__YOUR OBJECTIVE__
Only these lines of the data below are wanted: the one with "X2190Y2112D01*", the one with "X3968Y976D02*", and any lines between them, each repeated exactly.

__RECORDED DATA__
------------------------------------------------------------------------

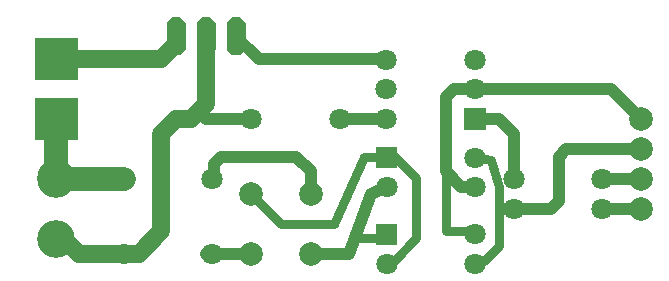
<source format=gbr>
%FSLAX32Y32*%
%MOMM*%
%LNKUPFERSEITE2*%
G71*
G01*
%ADD10C, 1.80*%
%ADD11C, 2.00*%
%ADD12C, 1.80*%
%ADD13C, 1.00*%
%ADD14C, 2.00*%
%ADD15C, 1.50*%
%ADD16C, 0.75*%
%ADD17C, 3.20*%
%ADD18C, 0.80*%
%LPD*%
G36*
X4122Y1324D02*
X4302Y1324D01*
X4302Y1504D01*
X4122Y1504D01*
X4122Y1324D01*
G37*
X4212Y1664D02*
G54D10*
D03*
X4212Y1914D02*
G54D10*
D03*
X3462Y1914D02*
G54D10*
D03*
X3462Y1664D02*
G54D10*
D03*
X3462Y1414D02*
G54D10*
D03*
G36*
X3554Y1176D02*
X3374Y1176D01*
X3374Y996D01*
X3554Y996D01*
X3554Y1176D01*
G37*
X3464Y836D02*
G54D10*
D03*
X4214Y836D02*
G54D10*
D03*
X4214Y1086D02*
G54D10*
D03*
X2825Y271D02*
G54D11*
D03*
X2317Y271D02*
G54D11*
D03*
X2825Y779D02*
G54D11*
D03*
X2317Y779D02*
G54D11*
D03*
X1988Y271D02*
G54D12*
D03*
X1238Y271D02*
G54D12*
D03*
X1988Y271D02*
G54D12*
D03*
X1238Y271D02*
G54D12*
D03*
X1988Y906D02*
G54D12*
D03*
X1238Y906D02*
G54D12*
D03*
X1988Y906D02*
G54D12*
D03*
X1238Y906D02*
G54D12*
D03*
X3067Y1414D02*
G54D12*
D03*
X2317Y1414D02*
G54D12*
D03*
X3067Y1414D02*
G54D12*
D03*
X2317Y1414D02*
G54D12*
D03*
X5290Y652D02*
G54D12*
D03*
X4540Y652D02*
G54D12*
D03*
X5290Y652D02*
G54D12*
D03*
X4540Y652D02*
G54D12*
D03*
X5290Y906D02*
G54D12*
D03*
X4540Y906D02*
G54D12*
D03*
X5290Y906D02*
G54D12*
D03*
X4540Y906D02*
G54D12*
D03*
G36*
X2270Y2227D02*
X2223Y2274D01*
X2157Y2274D01*
X2110Y2227D01*
X2110Y2001D01*
X2157Y1954D01*
X2223Y1954D01*
X2270Y2001D01*
X2270Y2227D01*
G37*
G36*
X2016Y2227D02*
X1969Y2274D01*
X1903Y2274D01*
X1856Y2227D01*
X1856Y2001D01*
X1903Y1954D01*
X1969Y1954D01*
X2016Y2001D01*
X2016Y2227D01*
G37*
G36*
X1762Y2227D02*
X1715Y2274D01*
X1649Y2274D01*
X1602Y2227D01*
X1602Y2001D01*
X1649Y1954D01*
X1715Y1954D01*
X1762Y2001D01*
X1762Y2227D01*
G37*
G54D13*
X3460Y1414D02*
X3079Y1414D01*
G54D14*
X1238Y906D02*
X666Y906D01*
X666Y1414D01*
G54D15*
X1682Y2112D02*
X1682Y2049D01*
X1555Y1922D01*
X666Y1922D01*
G54D13*
X3460Y1922D02*
X2380Y1922D01*
X2190Y2112D01*
G54D13*
X2317Y271D02*
X1936Y271D01*
G54D13*
X2825Y779D02*
X2825Y970D01*
X2698Y1096D01*
X2063Y1096D01*
X2000Y1033D01*
X2000Y906D01*
G54D16*
X3460Y1096D02*
X3270Y1096D01*
X3016Y525D01*
X2571Y525D01*
X2317Y779D01*
G54D13*
X3460Y842D02*
X3333Y779D01*
X3142Y271D01*
X2825Y271D01*
X666Y1922D02*
G54D17*
D03*
G36*
X486Y1741D02*
X486Y2103D01*
X848Y2103D01*
X848Y1741D01*
X486Y1741D01*
G37*
X666Y1422D02*
G54D17*
D03*
X666Y902D02*
G54D17*
D03*
X666Y1414D02*
G54D17*
D03*
G36*
X486Y1233D02*
X486Y1595D01*
X848Y1595D01*
X848Y1233D01*
X486Y1233D01*
G37*
X666Y914D02*
G54D17*
D03*
X666Y394D02*
G54D17*
D03*
X5619Y652D02*
G54D11*
D03*
X5619Y906D02*
G54D11*
D03*
X5619Y1160D02*
G54D11*
D03*
X5619Y1414D02*
G54D11*
D03*
G54D13*
X5619Y652D02*
X5302Y652D01*
G54D13*
X5619Y906D02*
X5302Y906D01*
G54D13*
X4222Y842D02*
X4095Y842D01*
X3968Y970D01*
X3968Y1604D01*
X4032Y1668D01*
X5365Y1668D01*
X5619Y1414D01*
G54D13*
X4540Y906D02*
X4540Y1287D01*
X4412Y1414D01*
X4222Y1414D01*
G54D18*
X4222Y1096D02*
X4349Y1065D01*
X4412Y842D01*
X4412Y652D01*
X4540Y652D01*
G54D13*
X5619Y1160D02*
X4984Y1160D01*
X4920Y1096D01*
X4920Y716D01*
X4857Y652D01*
X4476Y652D01*
G54D15*
X666Y398D02*
X730Y398D01*
X856Y271D01*
X1364Y271D01*
X1555Y462D01*
X1555Y1287D01*
X1682Y1414D01*
X1809Y1414D01*
X1936Y1541D01*
X1936Y2176D01*
G54D13*
X2317Y1414D02*
X1936Y1414D01*
X1872Y1478D01*
G36*
X3554Y529D02*
X3374Y529D01*
X3374Y349D01*
X3554Y349D01*
X3554Y529D01*
G37*
X3464Y189D02*
G54D10*
D03*
X4214Y189D02*
G54D10*
D03*
X4214Y439D02*
G54D10*
D03*
G54D18*
X4412Y658D02*
X4412Y341D01*
X4286Y214D01*
G54D18*
X3968Y976D02*
X3968Y468D01*
X4158Y468D01*
X4158Y468D01*
G54D18*
X3396Y404D02*
X3206Y404D01*
G54D18*
X3524Y1103D02*
X3714Y912D01*
X3714Y404D01*
X3524Y214D01*
M02*

</source>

------------------------------------------------------------------------

__RESPONSE AREA__
X2190Y2112D01*
G54D13*
X2317Y271D02*
X1936Y271D01*
G54D13*
X2825Y779D02*
X2825Y970D01*
X2698Y1096D01*
X2063Y1096D01*
X2000Y1033D01*
X2000Y906D01*
G54D16*
X3460Y1096D02*
X3270Y1096D01*
X3016Y525D01*
X2571Y525D01*
X2317Y779D01*
G54D13*
X3460Y842D02*
X3333Y779D01*
X3142Y271D01*
X2825Y271D01*
X666Y1922D02*
G54D17*
D03*
G36*
X486Y1741D02*
X486Y2103D01*
X848Y2103D01*
X848Y1741D01*
X486Y1741D01*
G37*
X666Y1422D02*
G54D17*
D03*
X666Y902D02*
G54D17*
D03*
X666Y1414D02*
G54D17*
D03*
G36*
X486Y1233D02*
X486Y1595D01*
X848Y1595D01*
X848Y1233D01*
X486Y1233D01*
G37*
X666Y914D02*
G54D17*
D03*
X666Y394D02*
G54D17*
D03*
X5619Y652D02*
G54D11*
D03*
X5619Y906D02*
G54D11*
D03*
X5619Y1160D02*
G54D11*
D03*
X5619Y1414D02*
G54D11*
D03*
G54D13*
X5619Y652D02*
X5302Y652D01*
G54D13*
X5619Y906D02*
X5302Y906D01*
G54D13*
X4222Y842D02*
X4095Y842D01*
X3968Y970D01*
X3968Y1604D01*
X4032Y1668D01*
X5365Y1668D01*
X5619Y1414D01*
G54D13*
X4540Y906D02*
X4540Y1287D01*
X4412Y1414D01*
X4222Y1414D01*
G54D18*
X4222Y1096D02*
X4349Y1065D01*
X4412Y842D01*
X4412Y652D01*
X4540Y652D01*
G54D13*
X5619Y1160D02*
X4984Y1160D01*
X4920Y1096D01*
X4920Y716D01*
X4857Y652D01*
X4476Y652D01*
G54D15*
X666Y398D02*
X730Y398D01*
X856Y271D01*
X1364Y271D01*
X1555Y462D01*
X1555Y1287D01*
X1682Y1414D01*
X1809Y1414D01*
X1936Y1541D01*
X1936Y2176D01*
G54D13*
X2317Y1414D02*
X1936Y1414D01*
X1872Y1478D01*
G36*
X3554Y529D02*
X3374Y529D01*
X3374Y349D01*
X3554Y349D01*
X3554Y529D01*
G37*
X3464Y189D02*
G54D10*
D03*
X4214Y189D02*
G54D10*
D03*
X4214Y439D02*
G54D10*
D03*
G54D18*
X4412Y658D02*
X4412Y341D01*
X4286Y214D01*
G54D18*
X3968Y976D02*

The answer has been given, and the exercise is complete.